Voyage en tapouye en 1874

Source : Moniteur de la Guyane Française de 1874 n°41 samedi 10 octobre 1874
Archives Territoriales de la Guyane

Source Manio.org

 

Avez-vous jamais fait un voyage en tapouye ? Vous êtes-vous jamais trouvés entassés sur le pont de ces lourdes barques, com­parables à des caisses à chandelles, sans bancs pour s’étendre ou s’asseoir, sans bastingage pour s’appuyer, inondés par la lame, brûlés par le soleil, mal ou point nourris? Si la tapouye peut avancer, poussée par le vent et la marée, il lui est inter­dit de refouler le courant, elle recule, mouille et met parfois plus de temps pour franchir les 50 milles qui séparent Cayenne de l’Approuague, qu’il n’eu faut au paquebot pour se rendre en France.

Il y a pis encore. Avez-vous fait une excursion dans les fleuves à 40 ou 50 kilomètres, car c’est à peine la distance qu’on atteint dans l’intérieur?
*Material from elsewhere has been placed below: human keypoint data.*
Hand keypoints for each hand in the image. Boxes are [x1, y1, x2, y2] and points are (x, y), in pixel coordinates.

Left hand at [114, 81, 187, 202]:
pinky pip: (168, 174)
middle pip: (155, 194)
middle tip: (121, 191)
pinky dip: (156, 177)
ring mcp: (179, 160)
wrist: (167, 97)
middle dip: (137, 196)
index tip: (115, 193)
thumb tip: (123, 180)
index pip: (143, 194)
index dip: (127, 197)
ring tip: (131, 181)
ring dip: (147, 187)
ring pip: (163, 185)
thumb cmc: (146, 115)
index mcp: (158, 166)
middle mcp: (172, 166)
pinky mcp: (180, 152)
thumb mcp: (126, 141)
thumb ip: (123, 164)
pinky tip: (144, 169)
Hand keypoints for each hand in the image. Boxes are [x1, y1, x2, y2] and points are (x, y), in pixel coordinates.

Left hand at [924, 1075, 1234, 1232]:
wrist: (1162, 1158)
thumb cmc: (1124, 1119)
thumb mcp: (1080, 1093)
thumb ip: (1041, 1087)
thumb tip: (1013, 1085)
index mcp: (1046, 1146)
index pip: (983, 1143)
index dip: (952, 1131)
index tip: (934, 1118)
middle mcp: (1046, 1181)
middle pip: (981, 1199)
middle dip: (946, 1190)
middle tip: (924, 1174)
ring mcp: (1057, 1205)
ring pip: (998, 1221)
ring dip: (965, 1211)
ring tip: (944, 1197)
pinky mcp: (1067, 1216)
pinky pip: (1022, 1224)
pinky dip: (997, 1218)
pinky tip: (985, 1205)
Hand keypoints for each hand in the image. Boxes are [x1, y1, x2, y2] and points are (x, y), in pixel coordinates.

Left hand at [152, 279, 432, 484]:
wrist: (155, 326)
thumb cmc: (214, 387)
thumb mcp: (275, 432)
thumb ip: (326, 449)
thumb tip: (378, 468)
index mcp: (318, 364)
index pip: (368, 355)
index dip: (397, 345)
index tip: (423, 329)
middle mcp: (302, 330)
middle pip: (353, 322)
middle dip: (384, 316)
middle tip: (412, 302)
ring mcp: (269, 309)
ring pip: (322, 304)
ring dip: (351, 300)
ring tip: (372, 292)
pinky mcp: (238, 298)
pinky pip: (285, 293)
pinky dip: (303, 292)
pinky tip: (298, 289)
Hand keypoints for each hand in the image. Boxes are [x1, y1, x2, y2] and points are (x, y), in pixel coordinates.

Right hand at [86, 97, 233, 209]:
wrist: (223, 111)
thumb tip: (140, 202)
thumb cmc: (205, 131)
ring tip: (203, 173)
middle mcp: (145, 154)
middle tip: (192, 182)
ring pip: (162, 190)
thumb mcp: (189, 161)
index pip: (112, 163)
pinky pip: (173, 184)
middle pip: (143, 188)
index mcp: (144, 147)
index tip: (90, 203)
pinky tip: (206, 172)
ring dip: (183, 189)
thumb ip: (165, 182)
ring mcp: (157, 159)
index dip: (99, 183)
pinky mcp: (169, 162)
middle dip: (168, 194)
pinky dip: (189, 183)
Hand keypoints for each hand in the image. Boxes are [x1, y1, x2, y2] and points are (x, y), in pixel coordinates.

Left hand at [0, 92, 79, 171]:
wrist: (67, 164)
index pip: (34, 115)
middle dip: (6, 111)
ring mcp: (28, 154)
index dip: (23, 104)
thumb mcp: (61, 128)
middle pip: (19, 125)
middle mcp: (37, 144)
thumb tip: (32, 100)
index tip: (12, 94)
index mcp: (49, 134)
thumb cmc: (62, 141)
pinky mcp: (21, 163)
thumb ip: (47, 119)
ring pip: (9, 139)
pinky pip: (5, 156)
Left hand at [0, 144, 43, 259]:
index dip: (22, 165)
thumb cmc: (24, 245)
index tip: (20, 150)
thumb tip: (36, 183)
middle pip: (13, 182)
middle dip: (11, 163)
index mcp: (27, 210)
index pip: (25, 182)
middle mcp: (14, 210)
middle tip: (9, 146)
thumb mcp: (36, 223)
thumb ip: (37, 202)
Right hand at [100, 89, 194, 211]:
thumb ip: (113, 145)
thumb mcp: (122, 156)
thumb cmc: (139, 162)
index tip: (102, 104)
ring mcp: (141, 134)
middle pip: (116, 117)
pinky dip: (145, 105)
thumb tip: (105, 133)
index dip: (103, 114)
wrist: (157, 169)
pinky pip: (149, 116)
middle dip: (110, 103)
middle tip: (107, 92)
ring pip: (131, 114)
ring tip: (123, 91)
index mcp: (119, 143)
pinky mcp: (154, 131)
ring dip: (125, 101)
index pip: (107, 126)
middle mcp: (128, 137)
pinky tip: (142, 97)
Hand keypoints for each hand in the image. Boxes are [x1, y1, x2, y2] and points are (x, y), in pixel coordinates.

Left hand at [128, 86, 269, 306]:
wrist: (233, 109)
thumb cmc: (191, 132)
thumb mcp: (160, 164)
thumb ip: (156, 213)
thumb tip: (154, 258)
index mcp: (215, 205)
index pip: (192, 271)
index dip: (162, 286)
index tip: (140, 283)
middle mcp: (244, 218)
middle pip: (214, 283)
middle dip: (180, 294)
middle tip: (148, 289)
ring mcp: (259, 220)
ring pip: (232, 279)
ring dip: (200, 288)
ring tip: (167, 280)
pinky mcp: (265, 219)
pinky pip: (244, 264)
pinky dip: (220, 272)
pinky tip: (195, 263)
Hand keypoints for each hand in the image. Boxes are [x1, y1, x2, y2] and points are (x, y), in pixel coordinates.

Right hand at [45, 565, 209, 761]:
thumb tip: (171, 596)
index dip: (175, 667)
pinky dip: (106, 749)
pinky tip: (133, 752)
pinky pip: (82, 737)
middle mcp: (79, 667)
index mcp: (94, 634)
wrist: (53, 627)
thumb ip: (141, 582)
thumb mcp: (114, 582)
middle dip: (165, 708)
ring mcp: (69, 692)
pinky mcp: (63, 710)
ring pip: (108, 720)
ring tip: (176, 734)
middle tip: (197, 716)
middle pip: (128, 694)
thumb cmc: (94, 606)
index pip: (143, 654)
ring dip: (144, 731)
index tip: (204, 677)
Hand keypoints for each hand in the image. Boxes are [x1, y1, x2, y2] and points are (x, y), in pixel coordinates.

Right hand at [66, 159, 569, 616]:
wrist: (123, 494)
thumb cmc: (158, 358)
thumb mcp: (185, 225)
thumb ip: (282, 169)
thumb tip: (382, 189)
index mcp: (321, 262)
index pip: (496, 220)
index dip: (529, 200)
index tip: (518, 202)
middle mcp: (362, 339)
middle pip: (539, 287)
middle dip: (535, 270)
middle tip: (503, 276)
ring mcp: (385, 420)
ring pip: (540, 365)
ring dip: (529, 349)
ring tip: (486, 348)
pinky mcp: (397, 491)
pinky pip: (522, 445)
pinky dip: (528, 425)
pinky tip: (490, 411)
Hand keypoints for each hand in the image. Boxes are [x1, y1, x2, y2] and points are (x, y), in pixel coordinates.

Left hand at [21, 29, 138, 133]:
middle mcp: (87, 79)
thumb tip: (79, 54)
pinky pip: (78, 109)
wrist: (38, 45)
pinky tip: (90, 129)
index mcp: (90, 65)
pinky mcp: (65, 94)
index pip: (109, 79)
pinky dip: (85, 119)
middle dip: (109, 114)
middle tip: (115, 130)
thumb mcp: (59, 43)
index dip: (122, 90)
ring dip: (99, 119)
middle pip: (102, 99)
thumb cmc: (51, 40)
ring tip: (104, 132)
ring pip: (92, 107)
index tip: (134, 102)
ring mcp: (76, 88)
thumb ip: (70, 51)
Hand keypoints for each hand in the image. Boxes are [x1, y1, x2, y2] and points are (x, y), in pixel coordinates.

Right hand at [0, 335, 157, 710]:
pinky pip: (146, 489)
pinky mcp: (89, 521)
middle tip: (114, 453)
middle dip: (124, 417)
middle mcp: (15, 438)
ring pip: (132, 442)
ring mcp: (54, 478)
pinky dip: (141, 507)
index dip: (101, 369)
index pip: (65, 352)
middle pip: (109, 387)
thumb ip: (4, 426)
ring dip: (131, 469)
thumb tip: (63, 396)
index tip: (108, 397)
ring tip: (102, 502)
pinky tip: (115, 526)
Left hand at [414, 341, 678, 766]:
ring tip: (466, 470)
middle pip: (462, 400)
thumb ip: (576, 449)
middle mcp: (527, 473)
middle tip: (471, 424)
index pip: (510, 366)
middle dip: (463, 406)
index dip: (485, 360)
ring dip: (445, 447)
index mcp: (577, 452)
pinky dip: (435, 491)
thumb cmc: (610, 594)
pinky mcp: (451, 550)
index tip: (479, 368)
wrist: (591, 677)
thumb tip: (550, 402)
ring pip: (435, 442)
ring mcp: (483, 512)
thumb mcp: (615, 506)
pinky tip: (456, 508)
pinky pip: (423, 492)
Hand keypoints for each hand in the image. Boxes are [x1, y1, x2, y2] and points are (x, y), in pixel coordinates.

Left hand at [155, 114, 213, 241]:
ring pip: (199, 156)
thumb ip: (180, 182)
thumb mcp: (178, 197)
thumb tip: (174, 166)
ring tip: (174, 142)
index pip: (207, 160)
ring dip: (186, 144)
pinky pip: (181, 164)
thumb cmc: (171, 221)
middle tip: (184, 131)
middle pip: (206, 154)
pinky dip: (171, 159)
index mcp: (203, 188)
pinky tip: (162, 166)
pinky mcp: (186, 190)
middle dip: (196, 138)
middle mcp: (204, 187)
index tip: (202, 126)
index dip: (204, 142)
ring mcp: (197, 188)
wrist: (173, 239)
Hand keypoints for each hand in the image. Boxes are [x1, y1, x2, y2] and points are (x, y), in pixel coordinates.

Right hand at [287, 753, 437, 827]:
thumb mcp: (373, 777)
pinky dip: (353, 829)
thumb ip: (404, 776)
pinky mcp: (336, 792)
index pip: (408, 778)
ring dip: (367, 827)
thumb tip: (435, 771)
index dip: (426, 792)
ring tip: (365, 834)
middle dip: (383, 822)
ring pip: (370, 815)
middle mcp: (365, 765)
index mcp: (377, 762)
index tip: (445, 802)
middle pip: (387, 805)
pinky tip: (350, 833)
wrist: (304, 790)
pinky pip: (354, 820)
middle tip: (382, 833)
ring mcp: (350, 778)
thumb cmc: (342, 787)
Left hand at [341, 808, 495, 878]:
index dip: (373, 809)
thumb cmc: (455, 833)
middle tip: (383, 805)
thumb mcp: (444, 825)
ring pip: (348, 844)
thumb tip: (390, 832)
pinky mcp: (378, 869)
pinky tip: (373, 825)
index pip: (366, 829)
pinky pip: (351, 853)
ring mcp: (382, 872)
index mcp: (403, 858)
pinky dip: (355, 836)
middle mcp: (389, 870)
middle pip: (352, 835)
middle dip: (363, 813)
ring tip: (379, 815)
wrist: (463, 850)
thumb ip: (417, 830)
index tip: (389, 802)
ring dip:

Ce voyage au long cours, sur une pirogue armée de pagaïes, exige une patience et un courage surhumains, une santé de fer, quand, assis dans un étroit es­pace, replié sur soi, il faut braver le soleil et la pluie, s’attacher aux arbres qui bordent le fleuve quand la marée refuse, carbeter la nuit en plein air. On arrive enfin au bout de dix, de quinze jours, sans vivres frais, à l’état de moribonds, sur les terrains aurifères qui attendent les explorateurs comme une proie assurée.

Grâce aux voies rapides de communication, ces placers si dis­tants, les hattes des quartiers qui, faute de moyens de transports, ne peuvent écouler leurs produits, se trouvent rapprochés à 24 ou 48 heures. Est-il vraiment nécessaire de faire ressortir que l’absence ou l’imperfection des voies de communication sont la cause de la ruine, de l’abandon des meilleurs établissements. Faut-il mettre en relief les avantages de la navigation à vapeur qui, annulant les distances, mettent les produits des quartiers, les richesses de l’intérieur, à la portée de tous?